= D. Robert Yarnall =

American mechanical engineer

David Robert Yarnall, Sr. (June 28, 1878 – September 11, 1967) was an American mechanical engineer, co-founder and president of the Yarnall Waring Company in Philadelphia, and the 65th president of the American Society of Mechanical Engineers in 1946–47.

Yarnall was born in 1878 in Middletown Township, Delaware County, Pennsylvania as son of Edward S. Yarnall and Sidney S. (Garrett) Yarnall. After attending the Westtown School from 1892 to 1897, he obtained his Bsc in Mechanical Engineering from the University of Pennsylvania in 1901.

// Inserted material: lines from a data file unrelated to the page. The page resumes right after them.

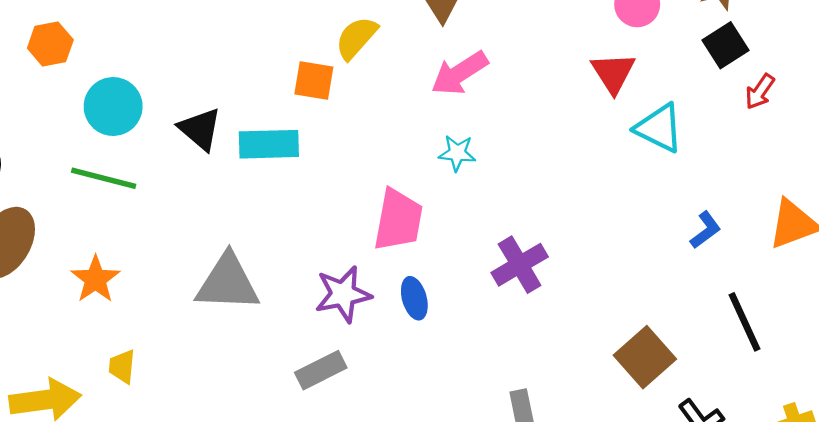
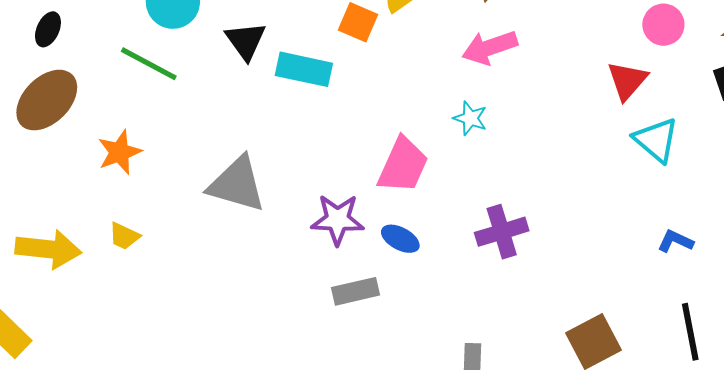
blue L-shape: (706, 230) -> (675, 241), turned -132
blue ellipse: (414, 298) -> (400, 239), turned -60
yellow trapezoid: (122, 366) -> (124, 236), turned -84
gray rectangle: (321, 370) -> (355, 291), moved

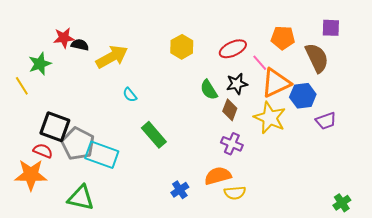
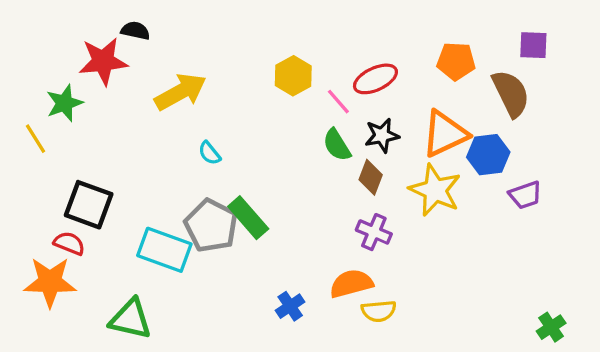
red star: (64, 38) -> (103, 61), size x1.4
black semicircle: (80, 45) -> (135, 31), moved
pink line: (260, 63) -> (338, 102), moved
gray pentagon: (78, 144) -> (211, 226), moved

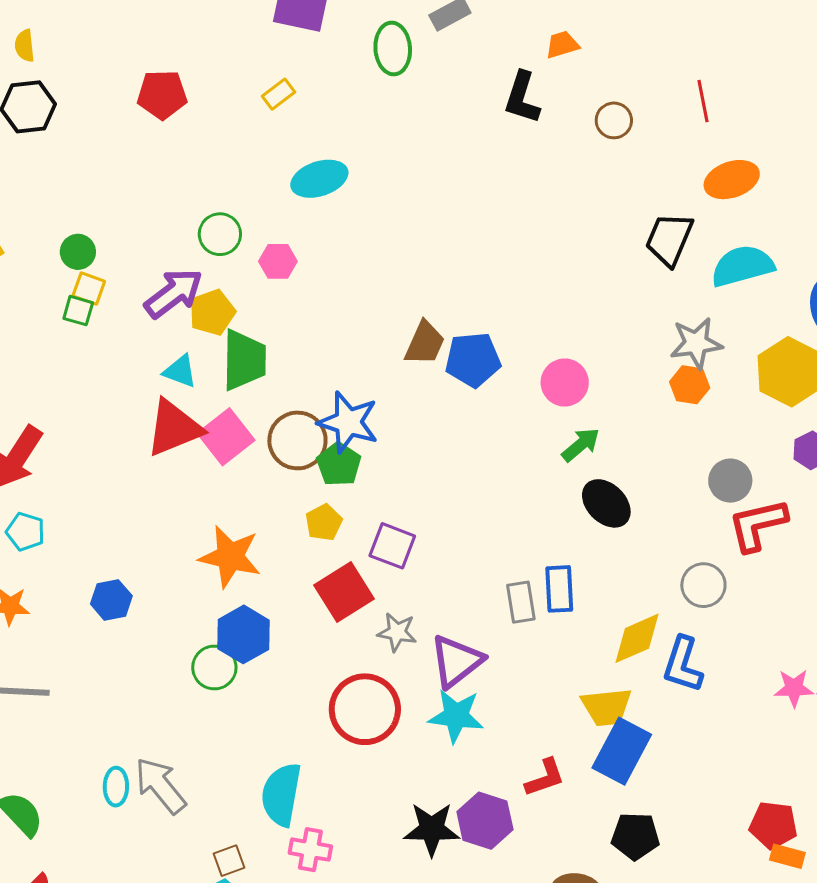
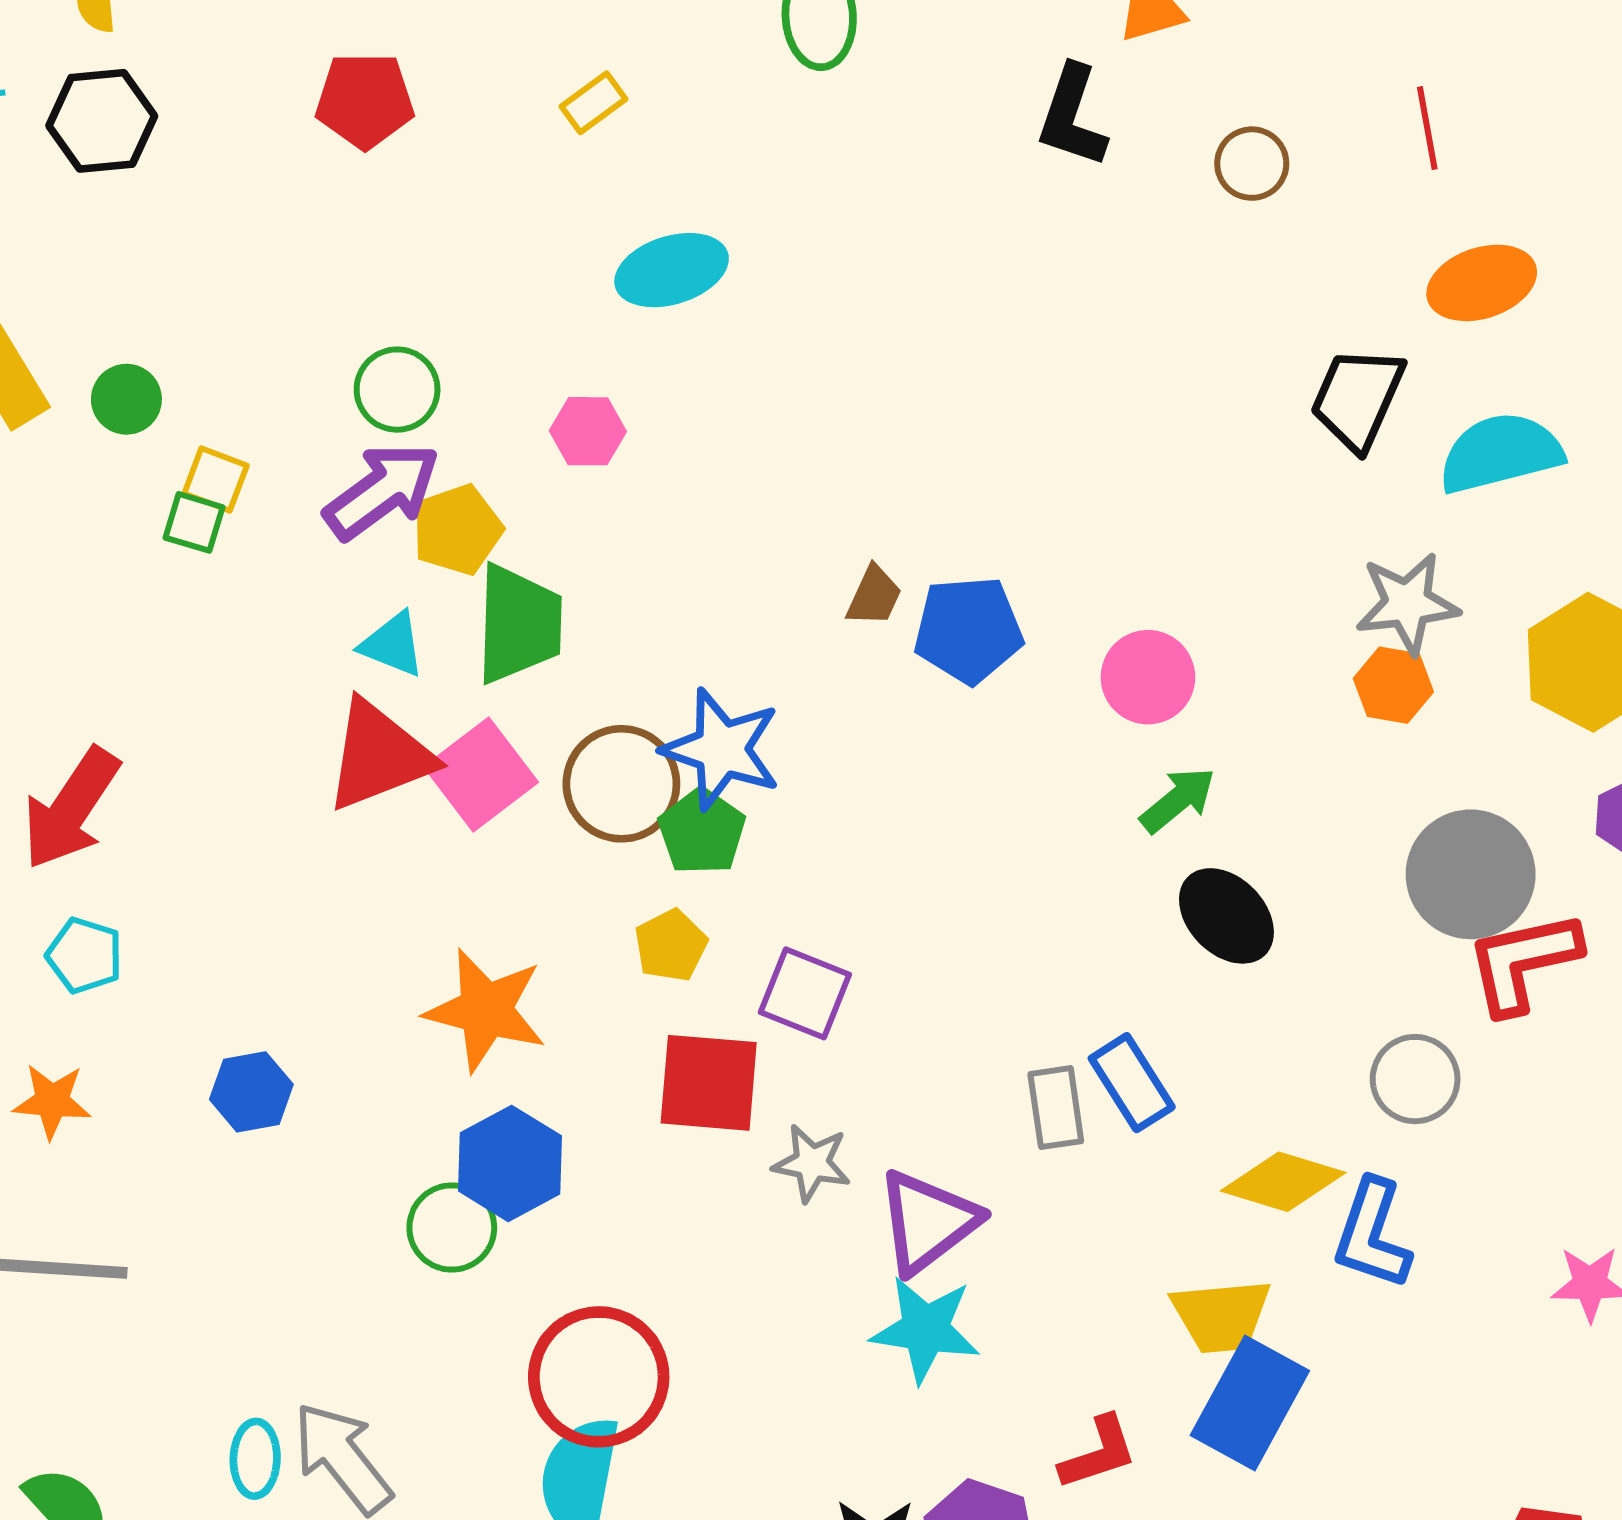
green circle: (220, 234) -> (397, 390), moved
green circle: (78, 252) -> (126, 399), moved
brown trapezoid: (425, 343) -> (874, 596), size x0.7
gray circle: (730, 481) -> (1471, 874), size x1.5
blue rectangle: (559, 589) -> (1132, 1083), turned -30
red square: (344, 592) -> (709, 1083), turned 36
yellow diamond: (637, 638) -> (1283, 1182), turned 40
red circle: (365, 709) -> (599, 1377), moved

After graduation Yarnall started working as engineer at Coatesville Boiler Works in Coatesville, Pennsylvania, and allied companies from 1901 to 1906. In 1908 Yarnall and Bernard G. Waring founded the Yarnall Waring Company for the manufacturing of specialty valves for power plants. He served as president of the company until 1957, and afterwards as chairman of the board.

Yarnall was a respected leader within the Religious Society of Friends in the Philadelphia area. He volunteered to lead Quaker relief efforts in Germany after World War I, and was a founding member in the 1920s of the Business Problems Group of Philadelphia Yearly Meeting. In 1938 Yarnall traveled with George Walton and Rufus Jones on a mission to Nazi Germany to try to help Jewish people there after the Kristallnacht.

In 1941 Yarnall was awarded the Hoover Medal, and in 1942 he received the honorary Doctor Engineering from Lehigh University. He was elected president of the American Society of Mechanical Engineers for the year 1946–47, and in 1947 received the honorary Doctor of Science from Haverford College. His son, Robert Yarnall Jr. (1925-1999), followed into his footsteps.

== Patents, a selection ==
- Yarnall, David Robert. "Automatic meter control." U.S. Patent No. 1,143,344. 15 Jun. 1915.
- Yarnall, David Robert. "Non-heating valve hand-wheel." U.S. Patent No. 1,218,032. 6 Mar. 1917.
- Yarnall, David Robert. "Sensitive weir-meter inlet control." U.S. Patent No. 1,307,609. 24 Jun. 1919.
- Robert, Yarnall David. "Steam trap." U.S. Patent No. 1,805,064. 12 May 1931.
- David, Robert Yarnall. "Control for valve turning and other operations." U.S. Patent No. 1,865,604. 5 Jul. 1932.